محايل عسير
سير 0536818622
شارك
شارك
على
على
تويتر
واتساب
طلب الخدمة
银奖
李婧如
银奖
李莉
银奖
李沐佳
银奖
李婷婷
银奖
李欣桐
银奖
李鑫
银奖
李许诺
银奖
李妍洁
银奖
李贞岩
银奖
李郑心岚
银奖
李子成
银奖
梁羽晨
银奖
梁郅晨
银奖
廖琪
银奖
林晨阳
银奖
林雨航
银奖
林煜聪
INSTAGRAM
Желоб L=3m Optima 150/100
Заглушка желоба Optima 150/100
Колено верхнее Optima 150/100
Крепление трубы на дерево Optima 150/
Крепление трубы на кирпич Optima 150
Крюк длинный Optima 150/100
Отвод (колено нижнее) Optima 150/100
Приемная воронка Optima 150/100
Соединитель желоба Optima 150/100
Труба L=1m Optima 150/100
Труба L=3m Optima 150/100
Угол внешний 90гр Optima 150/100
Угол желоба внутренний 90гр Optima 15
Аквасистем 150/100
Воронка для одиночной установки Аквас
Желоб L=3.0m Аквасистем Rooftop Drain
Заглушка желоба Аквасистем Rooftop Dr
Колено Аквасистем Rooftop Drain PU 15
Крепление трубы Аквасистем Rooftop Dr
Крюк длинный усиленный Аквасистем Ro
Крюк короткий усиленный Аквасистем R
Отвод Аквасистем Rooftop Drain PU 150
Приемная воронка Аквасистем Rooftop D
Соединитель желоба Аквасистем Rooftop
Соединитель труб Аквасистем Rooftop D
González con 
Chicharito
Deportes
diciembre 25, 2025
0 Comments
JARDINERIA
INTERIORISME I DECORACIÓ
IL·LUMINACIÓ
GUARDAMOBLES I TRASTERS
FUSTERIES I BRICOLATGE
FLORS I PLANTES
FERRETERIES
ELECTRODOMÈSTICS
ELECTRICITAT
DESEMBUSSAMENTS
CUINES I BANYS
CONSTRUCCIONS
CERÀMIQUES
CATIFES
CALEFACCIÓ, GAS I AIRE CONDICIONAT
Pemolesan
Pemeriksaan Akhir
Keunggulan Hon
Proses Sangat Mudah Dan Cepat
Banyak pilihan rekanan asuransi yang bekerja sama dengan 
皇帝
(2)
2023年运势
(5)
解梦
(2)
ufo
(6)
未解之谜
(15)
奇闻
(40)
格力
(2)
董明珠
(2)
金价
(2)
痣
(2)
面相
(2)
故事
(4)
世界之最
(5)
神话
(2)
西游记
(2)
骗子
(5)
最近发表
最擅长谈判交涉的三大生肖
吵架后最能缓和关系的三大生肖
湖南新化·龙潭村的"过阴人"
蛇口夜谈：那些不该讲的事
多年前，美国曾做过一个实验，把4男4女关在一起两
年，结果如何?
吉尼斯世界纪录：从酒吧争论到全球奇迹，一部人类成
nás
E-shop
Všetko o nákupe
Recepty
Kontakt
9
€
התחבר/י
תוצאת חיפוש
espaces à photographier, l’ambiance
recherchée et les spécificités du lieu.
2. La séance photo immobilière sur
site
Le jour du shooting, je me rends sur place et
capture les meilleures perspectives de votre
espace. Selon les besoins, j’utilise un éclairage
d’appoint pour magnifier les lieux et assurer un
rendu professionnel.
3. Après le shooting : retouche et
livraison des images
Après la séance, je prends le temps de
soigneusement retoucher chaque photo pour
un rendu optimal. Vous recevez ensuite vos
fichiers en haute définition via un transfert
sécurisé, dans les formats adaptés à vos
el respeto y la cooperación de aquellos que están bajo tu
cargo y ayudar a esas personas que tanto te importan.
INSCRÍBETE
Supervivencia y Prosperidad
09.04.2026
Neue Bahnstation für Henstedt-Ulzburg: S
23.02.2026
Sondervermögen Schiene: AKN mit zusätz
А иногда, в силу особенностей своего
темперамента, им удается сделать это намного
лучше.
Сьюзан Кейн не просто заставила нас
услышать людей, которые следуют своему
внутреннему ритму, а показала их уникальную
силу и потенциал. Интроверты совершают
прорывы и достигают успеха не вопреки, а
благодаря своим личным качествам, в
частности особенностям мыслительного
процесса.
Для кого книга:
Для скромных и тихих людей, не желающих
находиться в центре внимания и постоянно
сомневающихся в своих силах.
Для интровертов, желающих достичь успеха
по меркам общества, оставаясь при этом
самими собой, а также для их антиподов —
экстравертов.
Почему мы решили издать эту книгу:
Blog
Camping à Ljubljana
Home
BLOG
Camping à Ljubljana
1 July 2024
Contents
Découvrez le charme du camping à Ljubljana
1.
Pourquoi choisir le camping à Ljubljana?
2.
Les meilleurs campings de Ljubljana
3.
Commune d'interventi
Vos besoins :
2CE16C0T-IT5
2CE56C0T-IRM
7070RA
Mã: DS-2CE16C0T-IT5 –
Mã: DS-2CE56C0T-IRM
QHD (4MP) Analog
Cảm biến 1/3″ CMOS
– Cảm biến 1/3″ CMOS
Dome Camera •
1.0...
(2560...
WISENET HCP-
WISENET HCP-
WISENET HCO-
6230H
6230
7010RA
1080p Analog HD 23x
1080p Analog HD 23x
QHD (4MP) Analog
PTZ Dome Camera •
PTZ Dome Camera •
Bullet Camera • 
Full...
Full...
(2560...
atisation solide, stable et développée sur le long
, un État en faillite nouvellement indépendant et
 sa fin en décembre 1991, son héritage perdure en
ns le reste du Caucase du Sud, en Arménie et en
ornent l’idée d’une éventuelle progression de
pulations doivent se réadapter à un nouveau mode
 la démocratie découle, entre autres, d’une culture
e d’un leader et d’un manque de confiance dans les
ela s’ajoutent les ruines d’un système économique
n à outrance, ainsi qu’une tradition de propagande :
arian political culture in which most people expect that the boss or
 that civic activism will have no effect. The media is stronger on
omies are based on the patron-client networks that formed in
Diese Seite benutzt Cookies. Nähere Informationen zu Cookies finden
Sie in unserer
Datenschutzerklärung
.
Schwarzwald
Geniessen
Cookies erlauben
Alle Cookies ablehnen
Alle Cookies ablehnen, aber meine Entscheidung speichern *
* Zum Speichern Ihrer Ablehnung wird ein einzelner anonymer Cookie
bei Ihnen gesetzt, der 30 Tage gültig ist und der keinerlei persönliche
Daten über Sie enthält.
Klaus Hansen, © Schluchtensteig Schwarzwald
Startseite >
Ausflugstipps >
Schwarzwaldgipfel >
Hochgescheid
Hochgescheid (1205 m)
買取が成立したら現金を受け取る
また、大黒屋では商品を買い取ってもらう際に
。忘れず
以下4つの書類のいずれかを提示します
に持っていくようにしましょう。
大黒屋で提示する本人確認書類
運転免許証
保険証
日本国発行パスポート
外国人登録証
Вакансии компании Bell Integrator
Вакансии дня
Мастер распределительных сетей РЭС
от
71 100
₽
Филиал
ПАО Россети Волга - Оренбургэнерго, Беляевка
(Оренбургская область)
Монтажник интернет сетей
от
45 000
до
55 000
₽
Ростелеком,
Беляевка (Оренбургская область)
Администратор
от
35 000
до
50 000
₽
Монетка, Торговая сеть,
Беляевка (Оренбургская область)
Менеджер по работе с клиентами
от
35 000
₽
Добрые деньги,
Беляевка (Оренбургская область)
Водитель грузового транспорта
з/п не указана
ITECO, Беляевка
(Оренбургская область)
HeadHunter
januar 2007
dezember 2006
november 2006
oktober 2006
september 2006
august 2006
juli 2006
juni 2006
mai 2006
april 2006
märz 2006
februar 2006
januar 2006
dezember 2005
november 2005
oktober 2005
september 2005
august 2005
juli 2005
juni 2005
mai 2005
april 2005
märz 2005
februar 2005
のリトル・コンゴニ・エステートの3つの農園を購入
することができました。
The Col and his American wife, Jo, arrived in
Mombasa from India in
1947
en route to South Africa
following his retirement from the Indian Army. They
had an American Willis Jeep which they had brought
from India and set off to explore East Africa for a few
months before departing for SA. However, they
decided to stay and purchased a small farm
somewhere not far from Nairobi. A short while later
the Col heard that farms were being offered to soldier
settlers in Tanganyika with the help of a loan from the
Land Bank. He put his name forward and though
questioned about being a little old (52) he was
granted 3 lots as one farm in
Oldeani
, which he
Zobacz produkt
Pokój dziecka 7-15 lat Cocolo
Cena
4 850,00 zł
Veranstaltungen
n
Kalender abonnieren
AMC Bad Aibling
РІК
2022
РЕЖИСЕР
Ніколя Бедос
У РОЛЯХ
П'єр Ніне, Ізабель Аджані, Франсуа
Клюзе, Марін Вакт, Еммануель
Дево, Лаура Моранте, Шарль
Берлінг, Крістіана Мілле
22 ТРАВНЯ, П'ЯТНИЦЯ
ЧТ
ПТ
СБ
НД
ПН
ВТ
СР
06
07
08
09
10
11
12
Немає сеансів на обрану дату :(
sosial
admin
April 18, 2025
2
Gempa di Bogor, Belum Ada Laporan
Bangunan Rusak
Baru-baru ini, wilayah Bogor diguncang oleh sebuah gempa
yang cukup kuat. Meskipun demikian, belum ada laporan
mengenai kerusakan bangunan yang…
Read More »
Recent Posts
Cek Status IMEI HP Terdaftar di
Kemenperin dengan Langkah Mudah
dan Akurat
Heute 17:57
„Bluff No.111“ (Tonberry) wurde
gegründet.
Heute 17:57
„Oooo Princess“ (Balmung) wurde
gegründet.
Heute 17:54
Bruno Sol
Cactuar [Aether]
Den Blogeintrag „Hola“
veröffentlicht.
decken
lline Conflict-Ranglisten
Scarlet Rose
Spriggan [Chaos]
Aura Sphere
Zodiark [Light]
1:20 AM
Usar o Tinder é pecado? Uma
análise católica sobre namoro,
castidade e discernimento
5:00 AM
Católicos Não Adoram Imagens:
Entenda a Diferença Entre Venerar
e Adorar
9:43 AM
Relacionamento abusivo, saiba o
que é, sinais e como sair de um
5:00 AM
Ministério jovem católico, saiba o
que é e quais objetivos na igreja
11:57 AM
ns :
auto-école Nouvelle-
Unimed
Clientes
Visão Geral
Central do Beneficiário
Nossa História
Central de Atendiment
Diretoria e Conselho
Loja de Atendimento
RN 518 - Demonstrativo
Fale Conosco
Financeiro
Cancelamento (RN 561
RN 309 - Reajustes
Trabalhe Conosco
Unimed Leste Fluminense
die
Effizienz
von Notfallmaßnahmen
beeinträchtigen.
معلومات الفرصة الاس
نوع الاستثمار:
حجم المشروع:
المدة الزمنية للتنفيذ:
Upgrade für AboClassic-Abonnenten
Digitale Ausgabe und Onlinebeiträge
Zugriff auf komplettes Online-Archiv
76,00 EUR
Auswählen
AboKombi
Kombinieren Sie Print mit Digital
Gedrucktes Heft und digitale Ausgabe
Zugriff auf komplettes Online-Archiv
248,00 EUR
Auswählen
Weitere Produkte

▸ **PROBLEM TO SOLVE**
From the first line of the records above down to the line containing "Отвод Аквасистем Rooftop Drain PU 150", repeat each line exactly as written. Include both of those lines and add nothing.

▸ **YOUR SOLUTION**
محايل عسير
سير 0536818622
شارك
شارك
على
على
تويتر
واتساب
طلب الخدمة
银奖
李婧如
银奖
李莉
银奖
李沐佳
银奖
李婷婷
银奖
李欣桐
银奖
李鑫
银奖
李许诺
银奖
李妍洁
银奖
李贞岩
银奖
李郑心岚
银奖
李子成
银奖
梁羽晨
银奖
梁郅晨
银奖
廖琪
银奖
林晨阳
银奖
林雨航
银奖
林煜聪
INSTAGRAM
Желоб L=3m Optima 150/100
Заглушка желоба Optima 150/100
Колено верхнее Optima 150/100
Крепление трубы на дерево Optima 150/
Крепление трубы на кирпич Optima 150
Крюк длинный Optima 150/100
Отвод (колено нижнее) Optima 150/100
Приемная воронка Optima 150/100
Соединитель желоба Optima 150/100
Труба L=1m Optima 150/100
Труба L=3m Optima 150/100
Угол внешний 90гр Optima 150/100
Угол желоба внутренний 90гр Optima 15
Аквасистем 150/100
Воронка для одиночной установки Аквас
Желоб L=3.0m Аквасистем Rooftop Drain
Заглушка желоба Аквасистем Rooftop Dr
Колено Аквасистем Rooftop Drain PU 15
Крепление трубы Аквасистем Rooftop Dr
Крюк длинный усиленный Аквасистем Ro
Крюк короткий усиленный Аквасистем R
Отвод Аквасистем Rooftop Drain PU 150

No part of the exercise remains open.